Fit And Proper Test Ke-ikhwah-an Kita
Jum’at, 26 September 2008, 07:09 WIB, Gedung Jurusan Teknik Elektro FT UGM.
Kulangkahkan kedua kakiku melewati lorong Gedung Jurusan Teknik Elektro (JTE) yang begitu sunyi meskipun mentari telah tersenyum lebar di luar sana. Kuayunkan kaki-kaki ini menuju ruang kuliah E5, sebuah ruang mungil di lantai 3 gedung JTE tuk mengikuti kuliah probabilitas dan statistika.

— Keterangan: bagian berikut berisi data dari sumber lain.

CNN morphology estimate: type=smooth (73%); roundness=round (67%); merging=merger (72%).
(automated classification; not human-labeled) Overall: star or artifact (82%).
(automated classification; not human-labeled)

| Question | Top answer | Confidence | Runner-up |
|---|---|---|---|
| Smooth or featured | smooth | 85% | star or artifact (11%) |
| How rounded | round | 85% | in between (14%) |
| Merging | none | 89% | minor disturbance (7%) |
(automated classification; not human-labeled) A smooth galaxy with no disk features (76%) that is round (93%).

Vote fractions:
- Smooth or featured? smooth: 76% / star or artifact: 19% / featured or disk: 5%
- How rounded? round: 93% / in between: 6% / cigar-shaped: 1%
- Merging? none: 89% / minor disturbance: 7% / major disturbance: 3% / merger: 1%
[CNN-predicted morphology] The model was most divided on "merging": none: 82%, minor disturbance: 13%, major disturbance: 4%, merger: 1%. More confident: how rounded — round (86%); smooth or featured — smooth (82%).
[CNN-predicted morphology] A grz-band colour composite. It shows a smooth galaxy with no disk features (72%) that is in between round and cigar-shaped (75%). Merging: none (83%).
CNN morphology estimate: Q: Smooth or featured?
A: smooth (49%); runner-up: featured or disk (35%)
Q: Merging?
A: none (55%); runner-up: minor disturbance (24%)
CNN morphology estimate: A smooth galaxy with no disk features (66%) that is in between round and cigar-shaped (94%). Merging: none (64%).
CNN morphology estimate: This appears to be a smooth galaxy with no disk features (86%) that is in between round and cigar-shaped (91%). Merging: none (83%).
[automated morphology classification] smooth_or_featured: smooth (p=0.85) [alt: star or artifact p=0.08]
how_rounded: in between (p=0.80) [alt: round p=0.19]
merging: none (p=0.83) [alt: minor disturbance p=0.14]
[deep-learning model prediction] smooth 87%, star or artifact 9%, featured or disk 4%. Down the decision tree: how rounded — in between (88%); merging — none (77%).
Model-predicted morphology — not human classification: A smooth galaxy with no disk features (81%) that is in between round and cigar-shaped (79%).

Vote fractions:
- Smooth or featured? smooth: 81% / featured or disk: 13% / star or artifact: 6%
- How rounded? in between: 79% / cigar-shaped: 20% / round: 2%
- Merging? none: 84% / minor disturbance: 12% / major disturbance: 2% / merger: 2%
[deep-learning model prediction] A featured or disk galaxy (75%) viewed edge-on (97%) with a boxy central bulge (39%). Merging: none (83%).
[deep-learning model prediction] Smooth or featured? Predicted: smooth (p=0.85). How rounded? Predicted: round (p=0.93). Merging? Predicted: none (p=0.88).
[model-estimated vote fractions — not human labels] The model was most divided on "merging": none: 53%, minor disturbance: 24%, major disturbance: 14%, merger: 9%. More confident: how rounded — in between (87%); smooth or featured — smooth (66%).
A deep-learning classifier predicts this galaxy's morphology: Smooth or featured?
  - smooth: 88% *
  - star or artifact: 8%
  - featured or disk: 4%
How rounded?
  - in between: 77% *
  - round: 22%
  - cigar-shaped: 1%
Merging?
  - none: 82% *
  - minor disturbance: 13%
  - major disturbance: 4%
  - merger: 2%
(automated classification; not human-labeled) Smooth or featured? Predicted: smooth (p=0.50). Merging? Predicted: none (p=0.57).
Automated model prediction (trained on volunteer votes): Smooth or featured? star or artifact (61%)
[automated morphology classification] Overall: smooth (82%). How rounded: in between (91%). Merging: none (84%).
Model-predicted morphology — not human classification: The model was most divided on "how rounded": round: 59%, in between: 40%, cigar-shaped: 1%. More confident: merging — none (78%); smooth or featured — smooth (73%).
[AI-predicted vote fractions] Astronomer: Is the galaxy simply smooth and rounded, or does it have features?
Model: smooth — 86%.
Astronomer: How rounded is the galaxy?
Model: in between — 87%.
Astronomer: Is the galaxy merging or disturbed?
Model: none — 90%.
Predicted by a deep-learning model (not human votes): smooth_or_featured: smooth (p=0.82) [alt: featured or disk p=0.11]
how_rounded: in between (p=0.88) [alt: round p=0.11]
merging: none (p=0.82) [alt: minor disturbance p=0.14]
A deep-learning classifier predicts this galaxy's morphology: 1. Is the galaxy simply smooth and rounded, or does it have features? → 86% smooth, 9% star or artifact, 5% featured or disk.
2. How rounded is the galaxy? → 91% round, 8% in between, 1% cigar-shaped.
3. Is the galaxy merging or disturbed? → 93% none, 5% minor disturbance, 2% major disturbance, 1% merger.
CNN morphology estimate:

Ada yang menggelitik hati ini kala itu. Kala ku buka pintu ruang kuliah E5, ternyata tak seorang pun berada di dalamnya. Tidak mahasiswa, tidak pula dosen pengajar berada di sana. Padahal, seharusnya kegiatan perkuliahan telah berjalan beberapa saat yang lalu. Pertanyaannya: dimana mereka semua berada.
Pandangan mataku kulempar ke arah yang lain. Tak jauh dari ruang kuliah E5, di sebuah sudut lorong gedung JTE, sekumpulan mahasiswa sedang sibuk melakukan sebuah aktivitas. Mereka sibuk dengan kertas yang akan mereka tintai. Kureka mereka sedang menulis sesuatu yang amat penting. Sebuah pemandangan yang sudah biasa bagiku kala itu karena sepekan sebelumnya dosen pengajar memberikan pekerjaan rumah. Apalagi kalau bukan proses pemindahan jawaban dari satu kertas ke kertas lainnya yang bersumber pada satu kertas “suci”. Plagiatisme!!!
Menyedihkan. Sungguh menyedihkan ketika kulihat ada segelintir orang yang kuanggap sebagai aktivis dakwah berhimpun di majelis tersebut. Mereka tidak malu bergabung dalam majelis plagiatisme. Berkoalisi demi satu tujuan yang bersama. Seakan-akan gelar aktivis dakwah itu tak pernah melekat di dada mereka. Atau bahkan gelar ini telah tergadaikan dengan selembar kertas bernama lembar jawaban. Selembar kertas yang belum jelas keshahihan isinya. Nilai-nilai Islam terabaikan. Padahal, mereka adalah AKTIVIS DAKWAH.
Pada lembar sejarah lainnya, di lembar absensi sebuah mata kuliah tertentu, terdapat sebuah tanda tangan seorang yang mengaku aktivis dakwah. Berarti ini menandakan bahwa sang aktivis dakwah ini hadir pada kuliah tesebut. Namun, setelah mata kita lelah tuk mencari batang hidung aktivis dakwah yang satu ini, hasilnya adalah nihil. Dia tidak ada di sana. Titip absen, itulah yang dia lakukan. Padahal, titip absen sejatinya akan membongkar sikap pengecut pada dirinya. Apapun alasannya. Meskipun tuk alasan jihad sekalipun, titip absen adalah sikap seorang pengecut. Nilai-nilai telah Islam terabaikan. Padahal, mereka adalah AKTIVIS DAKWAH.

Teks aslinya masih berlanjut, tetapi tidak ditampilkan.